Most Business/ Tech Leaders have heard this, recognized it but don’t know where to start. How to get answers to; what are we in the business of today? Where do we meet our consumers today? Where are they going? Not what capabilities you want (that’s the fundamental mistake businesses make with a starting point), not what frills you want but “Who are you today and who do you want to be?. Let me elaborate on that a little bit. Several companies may have started out as manufacturing, finance, retail organizations 10s of years ago but the reality of many of these companies is that they have undergone transformations to where they cease to be and flow like they used to owing to several factors but primarily to digital innovation and the changing landscape of consumer definition. For example most financial organizations have now become automation and data driven companies that think less like insurance companies or hedge funds and more like statistical and decision engines that are influenced by everything from changing definition of customer, CRM, meteorological data to terrorism alerts. Retail organizations have transformed from pure selling organizations to customer behavior analytics engines where everything starts from and ends with the customer including what they want, where they want it and how to provide it as well as what to measure towards their next purchase. Most companies conduct studies and assessments and jump to BPM or technical architecture based on their assumptions of reality. No wonder there still remains a huge gap between business expectations and technical delivery. IT and business are no longer siloes; they have to and should operate as one entity to deliver one result.

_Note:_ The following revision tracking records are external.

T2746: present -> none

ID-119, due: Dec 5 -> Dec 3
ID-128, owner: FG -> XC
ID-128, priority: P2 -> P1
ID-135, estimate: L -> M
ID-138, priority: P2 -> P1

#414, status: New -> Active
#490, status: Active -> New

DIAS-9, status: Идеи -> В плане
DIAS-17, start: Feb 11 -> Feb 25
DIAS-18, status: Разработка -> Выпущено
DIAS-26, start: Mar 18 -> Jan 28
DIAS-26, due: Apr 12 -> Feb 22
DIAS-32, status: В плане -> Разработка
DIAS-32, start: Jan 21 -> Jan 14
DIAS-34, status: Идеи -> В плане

What is key therefore is to define who the company is and lay a framework or an architectural vision for how the company should truly strategize and operate in this digital renaissance – a rebirth that will keep changing based on massive shifts and innovations in the world – like the next internet or social media. A baseline understanding also keeps at bay distractions and fads owing to the awareness of Who are we? Where are we headed?
It sounds fairly simple right? Bring in resources/ consultants, create a big picture, layout a roadmap. Albeit this approach gets you a bunch of excels and PowerPoints but what are they worth? How relevant are they?